[INPUT RECORDS Boundary: Start]

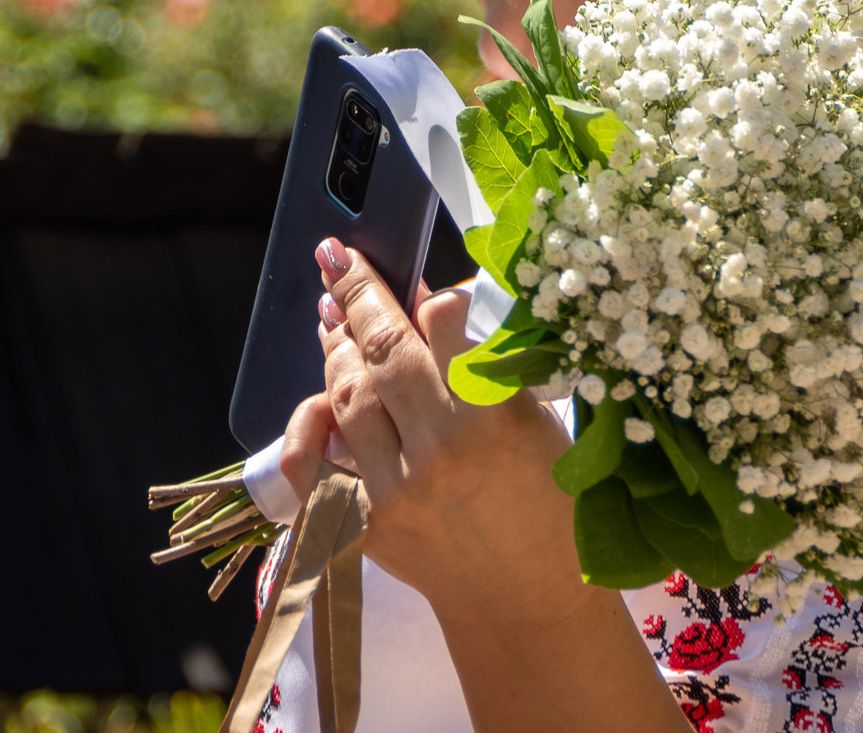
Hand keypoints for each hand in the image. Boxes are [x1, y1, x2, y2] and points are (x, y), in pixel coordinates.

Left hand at [279, 239, 579, 605]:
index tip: (414, 275)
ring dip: (335, 345)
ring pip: (346, 395)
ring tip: (331, 314)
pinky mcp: (367, 526)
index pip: (445, 323)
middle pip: (384, 349)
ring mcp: (396, 492)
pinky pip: (316, 463)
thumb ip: (482, 364)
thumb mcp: (535, 422)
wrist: (529, 604)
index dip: (424, 292)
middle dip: (356, 293)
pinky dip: (311, 422)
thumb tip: (426, 302)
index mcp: (497, 421)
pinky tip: (317, 392)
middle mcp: (441, 452)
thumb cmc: (551, 506)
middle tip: (337, 258)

[INPUT RECORDS Boundary: End]

For every line of the records above that holds the word "hand", count one, and state the total only.

=== WRITTEN REPLY ===
2